= REQUIREMENTS =
List every standard header that the post about finding the longest subsequence with a bounded range includes with #include.

= SELECTED EXTRACT =
>> begin

Thanks for your interest.
My experimental results don't agree with your post.
***However, there is definitely the possibility that my testing is flawed.***
Accordingly, I will post my entire code, including testing.
I will report the results for r = 100 although many other values of r
give similar results.
The vector has a size of 100 million.
It is generated by 100 million calls to std::rand().
The sorting algorithm code and hashtable code will be posted below.
The two algorithms were tested against the same vector.
The longest subsequence with a range of <= 100 had length 310012
The hashing algorithm took 2.4 seconds and the sorting algorithm
took 8.3 seconds.
The IDE was a free version of Visual Studio
// ************************ ALGOS AND TEST ******************************
// Given a sequence expressed as a vector, and given a non-negative integer r:
// Find the maximum length of all subsequences which have a range <= r.
// range is defined to be the maximum - minimum as in statistics.
// This solution should have O(rN)
// Originally, this was in a coding test with r = 1.
#include <iostream>
#include <vector>
#include <unordered_map>
#include <algorithm>
#include <chrono>
#include <cstdlib>
#include <utility>
#include <climits>
int hashLongest(const std::vector<int>& vec, int r)

>> end

= PROVIDED MATERIAL =
>> begin

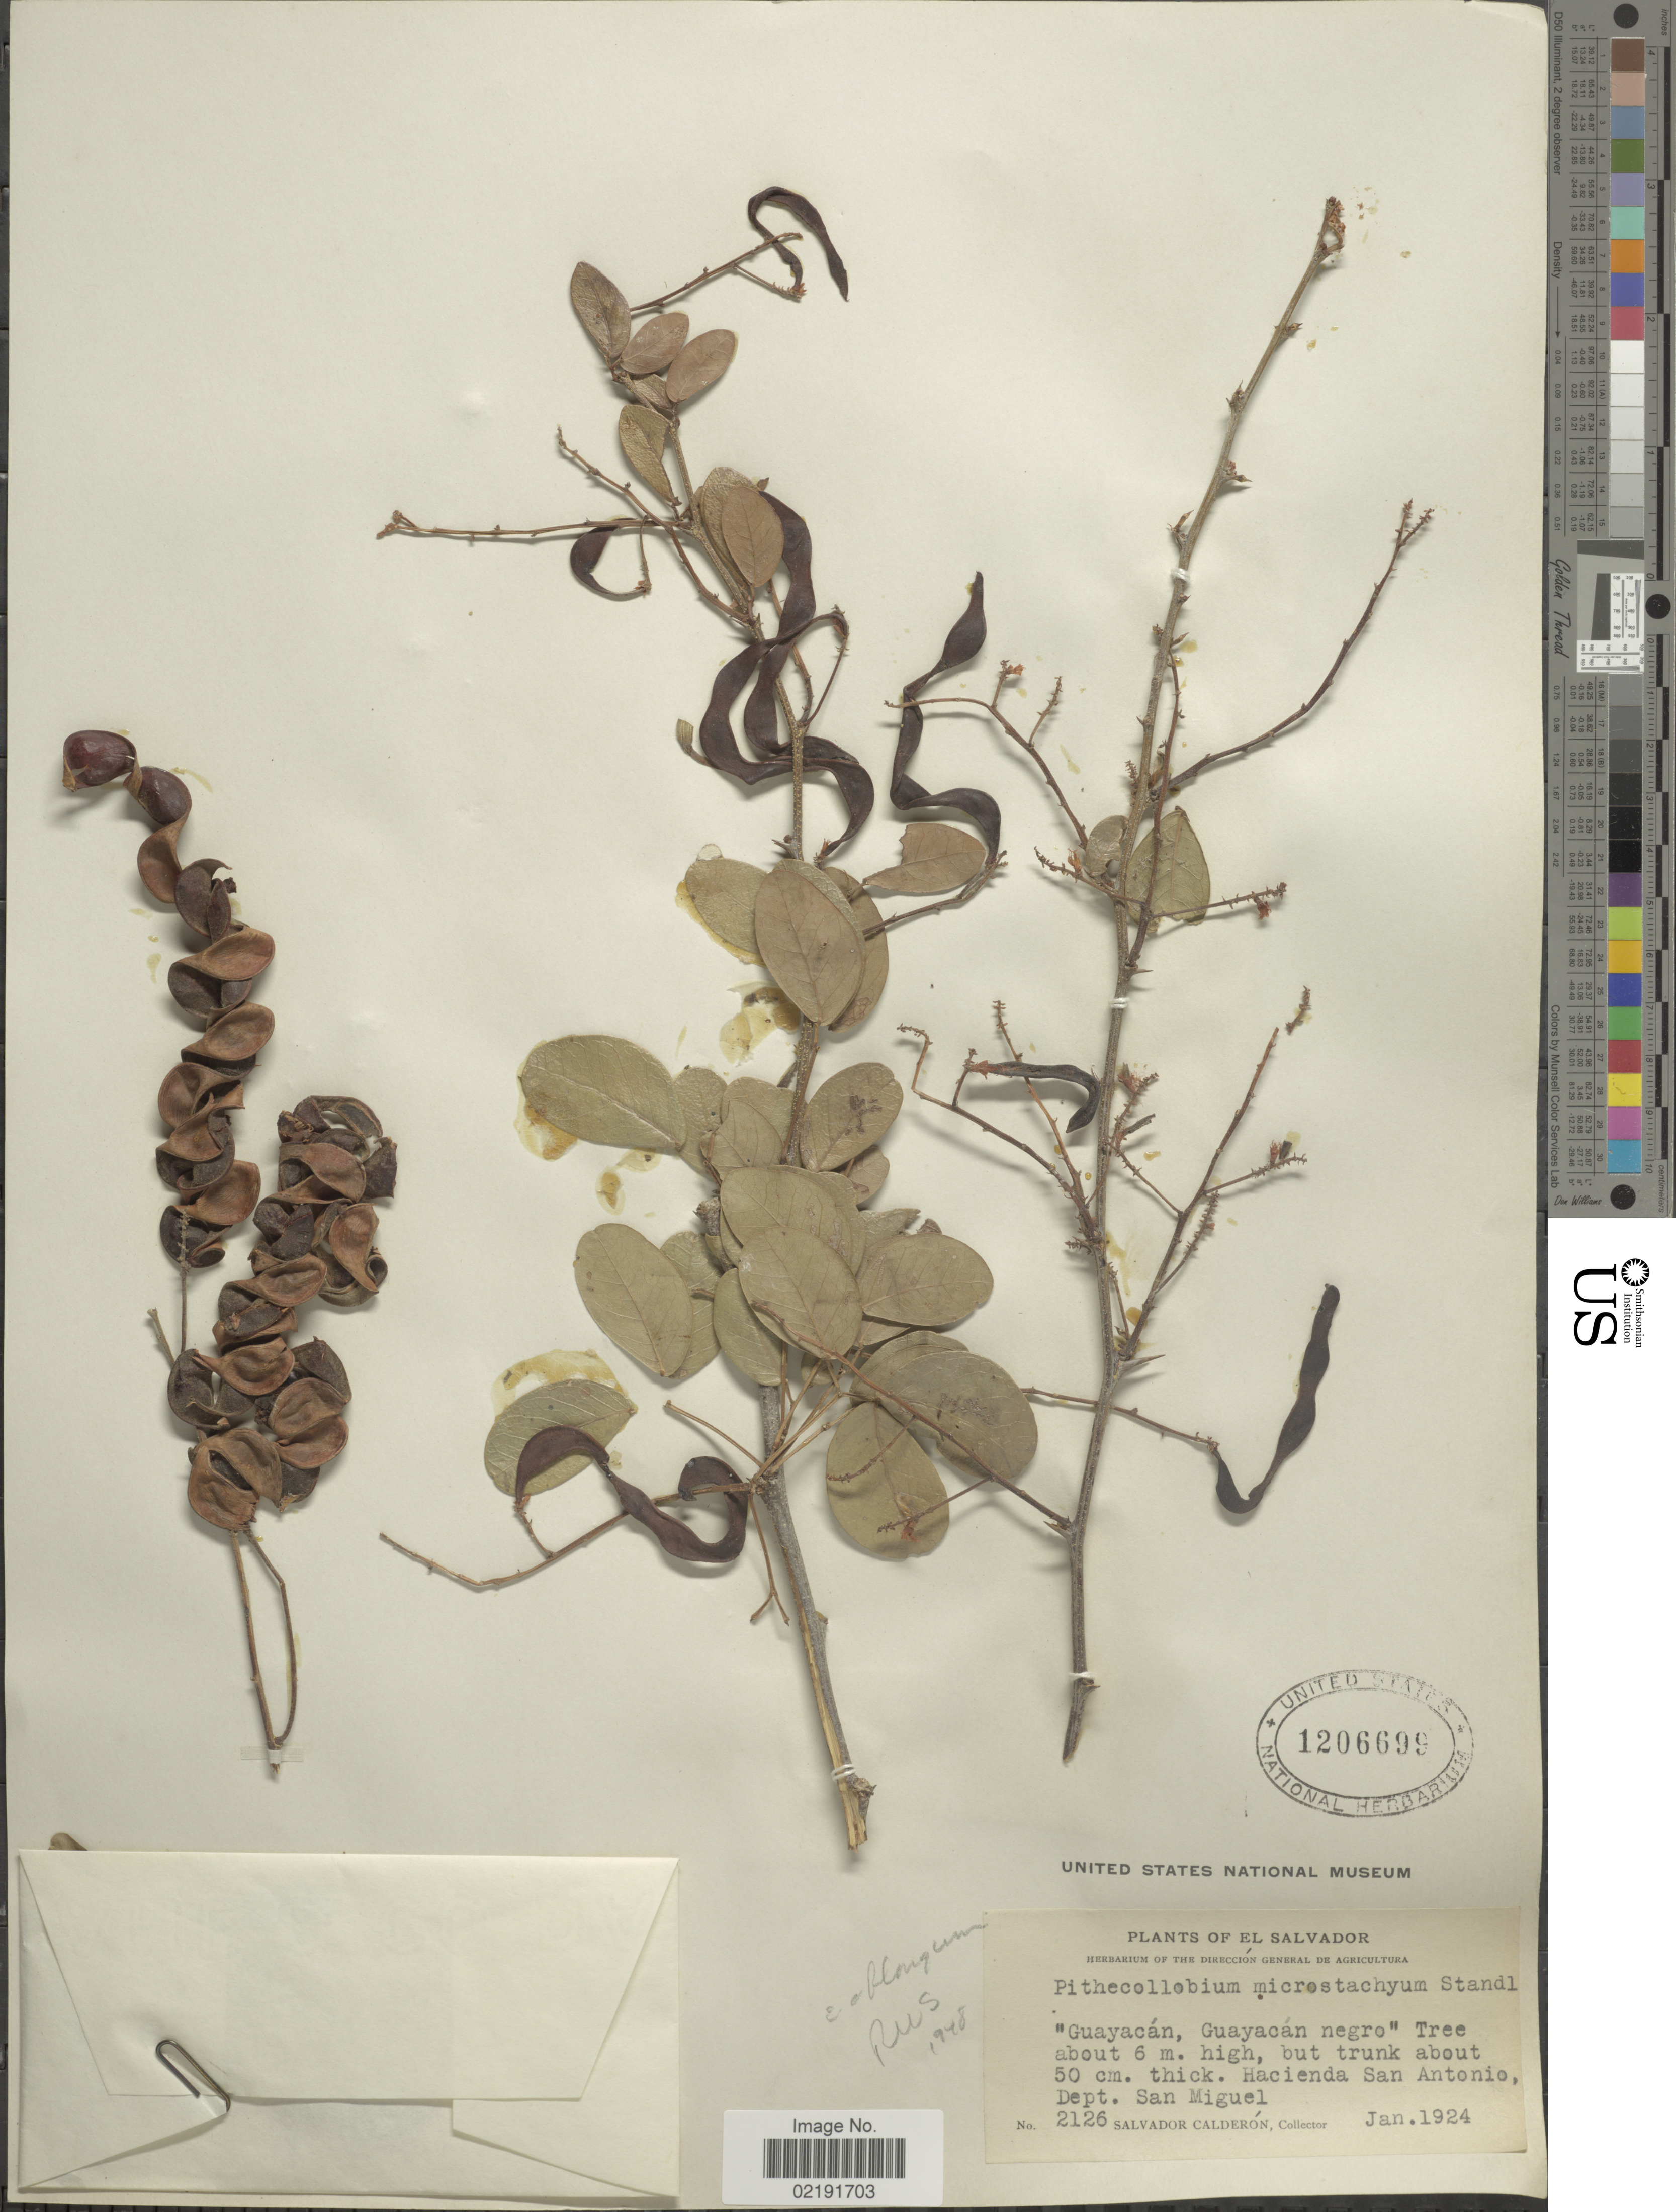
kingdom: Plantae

>> end

= FULL RESPONSE =
<iostream>, <vector>, <unordered_map>, <algorithm>, <chrono>, <cstdlib>, <utility>, <climits>